Housing prices are an important indicator of social welfare, as they directly reflect the demand for housing, which itself is the outcome of residents "voting with their feet." From this perspective, the housing prices in a community not only capture market supply and demand dynamics but also embody residents' evaluations of the area's governance quality and public service provision. Consequently, communities with more effective democratic practices may be better positioned to attract residents, thereby driving up housing prices. Based on this premise, this paper addresses the following research question: Does democratic practice influence housing prices, and if so, through what mechanisms? Exploring this question not only deepens our understanding of the economic effects of grassroots democratic practices but also offers policymakers a novel perspective for evaluating the outcomes of democratic governance.

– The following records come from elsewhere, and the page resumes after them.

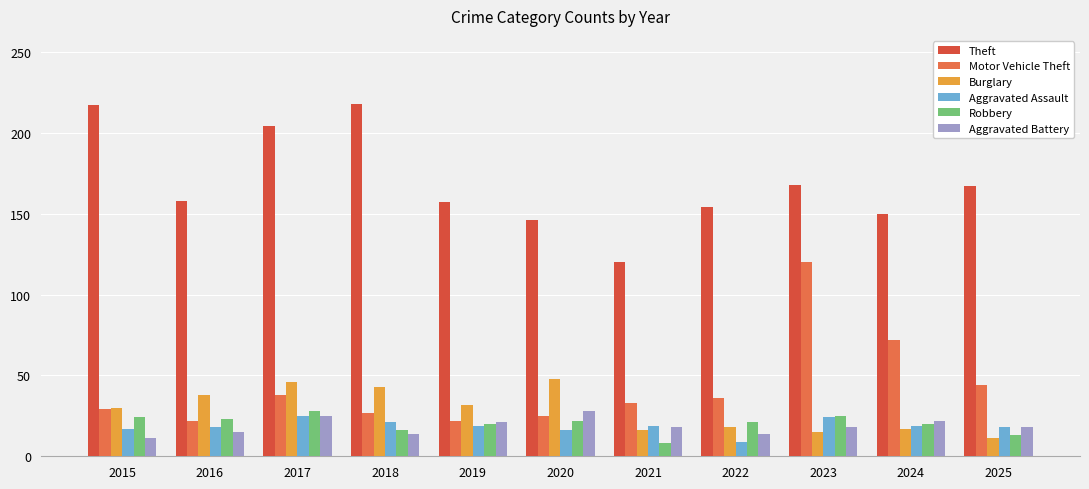

How many groups of bars are there?

11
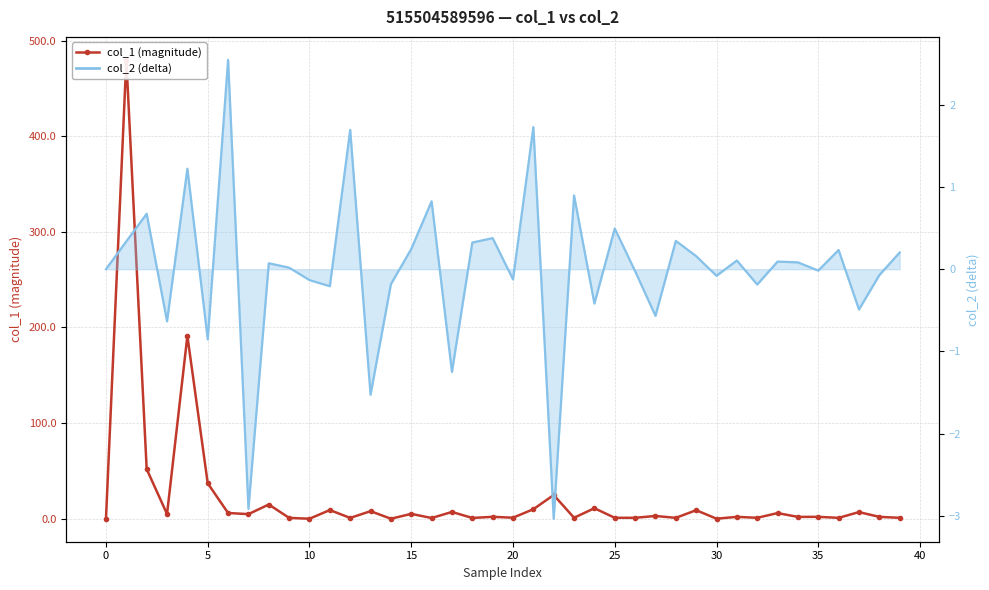

The value of col_2 (delta) line at 23 is 1.4. True or false?

False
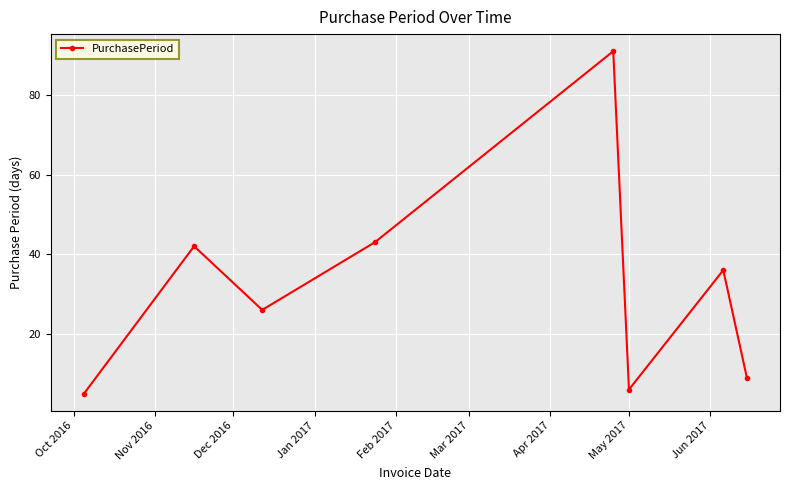

How many values are below 36?

4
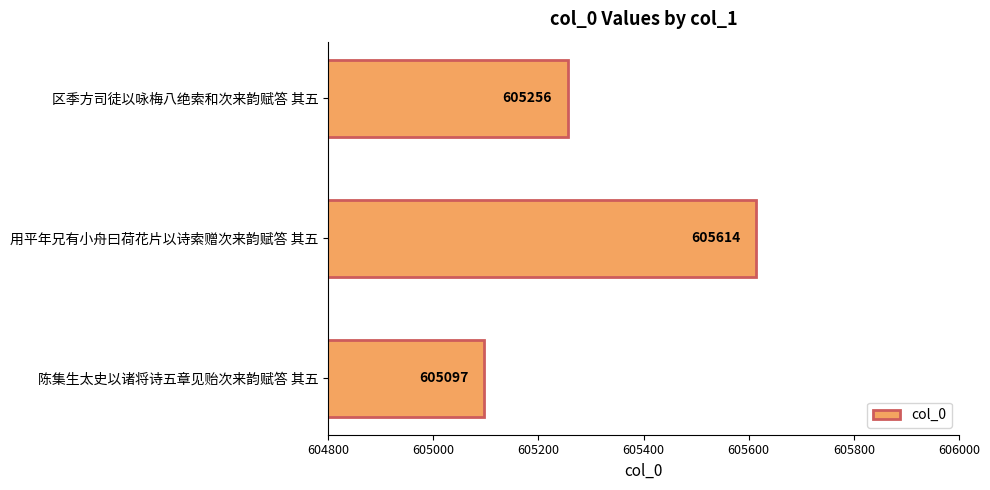

How many categories are shown in the chart?

3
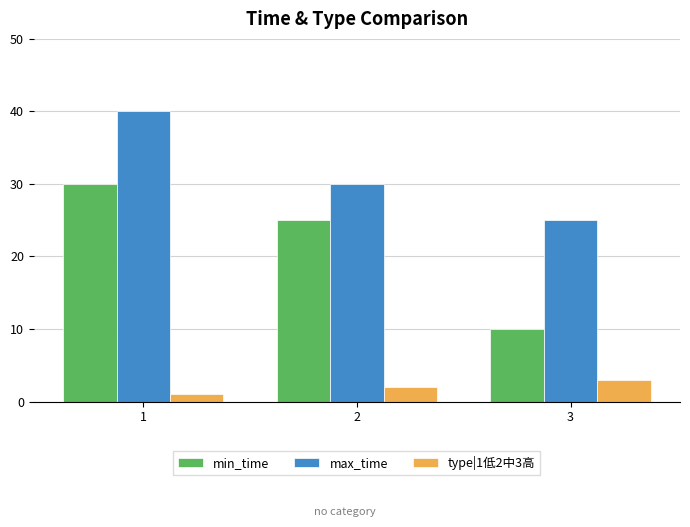

What is the difference between the maximum and minimum values in the max_time series?

15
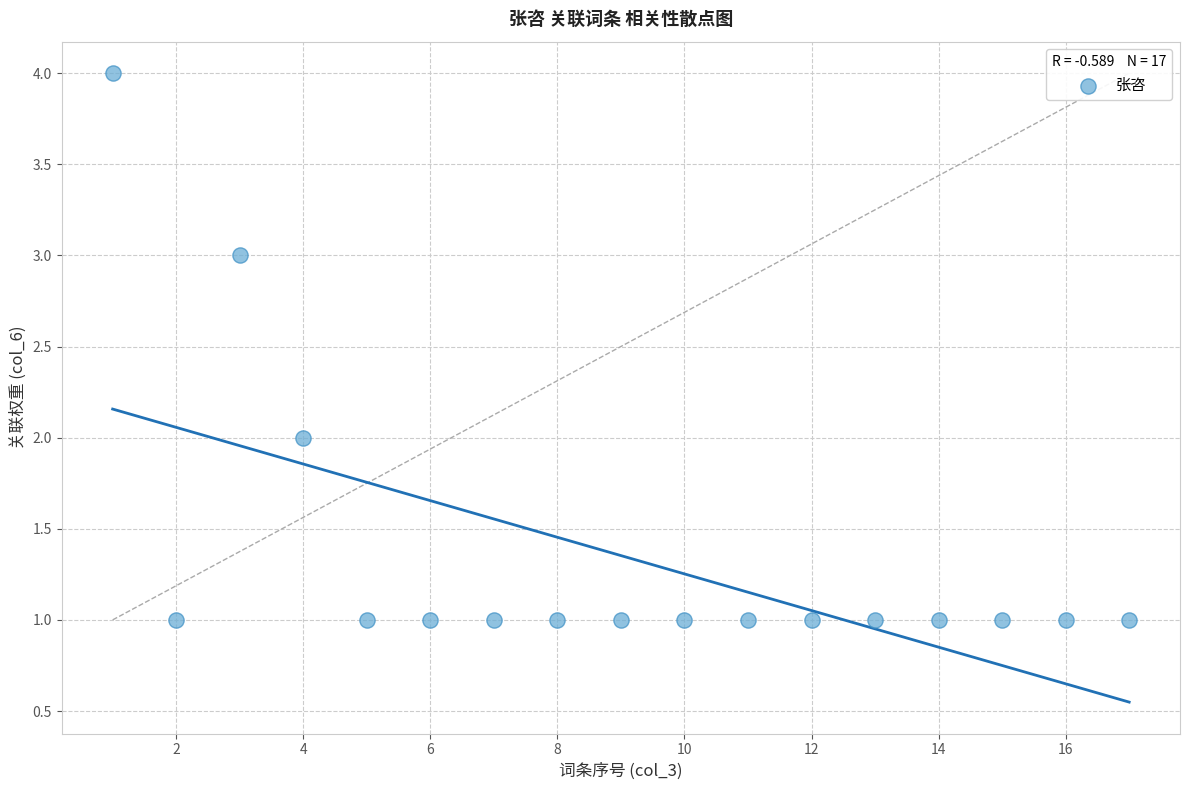

What is the range of Y values (max minus min)?

3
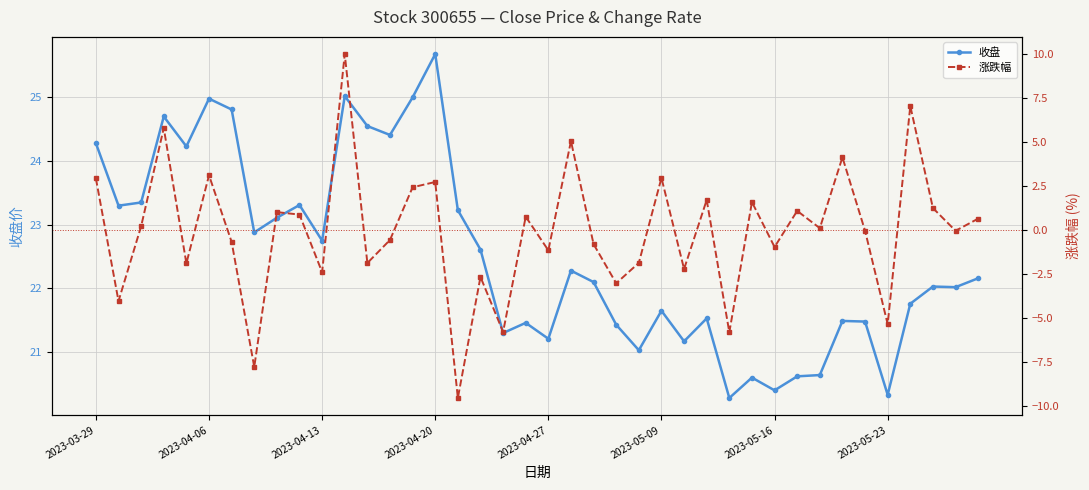

What are all the series names shown in the legend?

收盘, 涨跌幅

China's implementation of the Civil Code in 2020 provides a unique opportunity to study this question. The establishment of a homeowners' committee requires approval by homeowners who collectively own at least two-thirds of the total private property area and represent at least two-thirds of the total number of homeowners. This high threshold has led to a situation where some communities narrowly meet the requirements to establish a homeowners' committee, while others fall just short. This natural grouping creates an ideal setting for causal inference. We employ a regression discontinuity design, comparing housing prices in neighborhoods within similar cities and during roughly the same period, where the voting results either barely exceeded the two-thirds threshold or fell just below it.
This study is based on survey data collected from multiple residential neighborhoods in major Chinese cities. The survey gathered information on respondents' experiences with the establishment of homeowners' committees in their neighborhoods and the details of voting processes. It also focused on the governance of neighborhood public affairs, such as homeowners expressing demands, participating in rights protection activities, and voting on decision-making matters.
We find that neighborhoods that successfully established homeowners' committees exhibit significantly higher housing prices compared to those that failed to do so. This result supports the following mechanism: homeowners' committees improve property management quality, optimize the allocation of public resources, and strengthen social capital among community members through democratic governance. These improvements enhance the overall attractiveness of the neighborhoods, thereby driving up housing prices.